Архиепископ, всё это время слушавший демона с прежней сахарной улыбочкой, вдруг наклонился к нему совсем близко, опасно сверкнув лиловыми глазами:
- Если ты так настаиваешь, я могу поменять их специально для тебя, Лео-кун.
Уловив угрозу в его взгляде, Мукуро с подозрением прищурился и попытался отодвинуться подальше, но не успел. Изящные ладони молодого Инквизитора обхватили его лицо, притягивая поближе, и, прошептав издевательское почти «Именем Спасителя», Джессо поцеловал демона в лоб. На нежной коже сразу же остался ожог от его поцелуя. Мукуро зашипел, рванулся, натягивая цепь до предела, и только тогда Бьякуран его отпустил.
- Ты такой забавный, Мукуро-кун. Ты не молишься даже для вида, потому что справедливо опасаешься кары Божьей, боишься прикосновений креста, потому что крест оставляет на тебе незаживающие ожоги, ожоги оставляют на тебе и любые прикосновения, если они совершены с именем Спасителя на устах. И при этом ты по-прежнему не веришь ни в Бога, ни в силу Церкви, считая всё это детскими фокусами наподобие тех, что вытворял ты сам ещё до первой своей смерти.
Мукуро молчал, буравя Бьякурана тяжёлым и полным бессильной ярости взглядом. Лоб у него всё ещё дымился, ожог в виде отпечатка губ Архиепископа вызывающе краснел на белой коже – хотя в отличие от ожогов от соприкосновений с крестом подобный пустяк не оставит даже шрама после – а дыхание было сбивчивым и сиплым. Самодовольно рассмеявшись, Архиепископ ласково потрепал демона по голове и вновь отвернулся к окну, созерцая тонущие в чёрном дыму кострищ снежинки.
Он уже и надеялся на продолжение их дискуссии, когда Мукуро вдруг выдал тихим уверенным голосом, в котором вновь слышалась прежняя игривая насмешливость:
- Я верю в Бога, Бькуран. В какого угодно Бога, кроме твоего.
***
Скуало тихо выругался по привычке, в очередной раз проснувшись на рассвете от дикого холода. В помещении Инквизиторской тюрьмы холодно было вообще всегда, а зима снаружи только со свойственным ей злорадством добавляла холоду совсем уж невообразимые оттенки.
Вслед за холодом, как обычно, пришла боль. Тупая боль стучала в висках, а острая, сжигающая изнутри и делавшая некоторые моменты существования похожими на Ад кромешный – в руке. Правую руку до локтя оторвало вместе с мечом тем взрывом в Башне, и теперь вместо неё издевательски торчал лишь жалкий окровавленный обрубок. Никаких обезболивающих эльфу, разумеется, не полагалось, вся его исцеляющая и заживляющая магия была абсолютно бесполезна на территории тюрьмы (включая и то последнее заклинание, которое оставалось у эльфа в запасе), так что руку ему только кое-как перевязали во избежание смерти от кровопотери, но вот с болью приходилось если не смириться, то постепенно свыкнуться.
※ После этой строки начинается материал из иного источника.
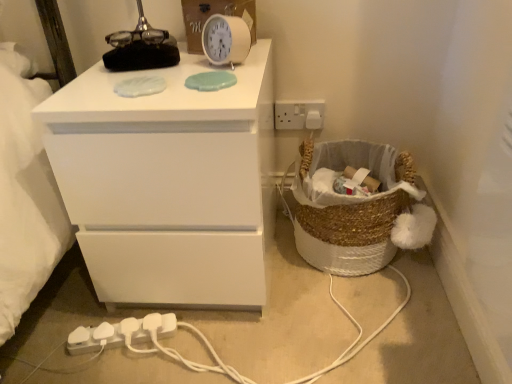
This screenshot has width=512, height=384. Find the location of `free space in front of white plastic extension cord at lower left`. free space in front of white plastic extension cord at lower left is located at coordinates pyautogui.click(x=115, y=371).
Сейчас, по прошествии полутора недель, и правда, было уже значительно лучше в сравнении с тем состоянием, в котором мечник пребывал в первый день своего плена здесь. Он тогда впервые очнулся после памятного взрыва и поначалу долго не мог понять, где находится. Собственно, понять он не мог вообще ничего – пока он был без сознания, Инквизиция как следует покопалась в его памяти, выуживая нужные им сведения. А ведь даже в Конклаве магия управления чужим разумом была запрещена из-за того, что такое вмешательство в чужое сознание может понести за собой полную потерю рассудка. Скуало раньше много раз слышал о людях, совершивших самоубийство после того, как кто-то копался в их разумах. Последствия чужого, грубого вмешательства в его сознание не обошли стороной и мечника – после пробуждения у него, во-первых, страшно раскалывалась голова, и отголоски этой боли до сих пор создавали вкупе с оторванной рукой непередаваемую симфонию боли, а во-вторых, у него начисто отшибло память на какое-то время. Он помнил только то, что почему-то ни в коем случае не должен умирать. Наверное, только это и спасло его от самоубийства на первых порах, не дало сойти с ума и постепенно, по кусочкам восстановить утерянную память. Через несколько дней он восстановил память полностью, помнил уже и слова всех своих прежних заклинаний, таких бесполезных сейчас, и, что не удивительно, Занзаса он вспомнил даже раньше, чем собственное имя.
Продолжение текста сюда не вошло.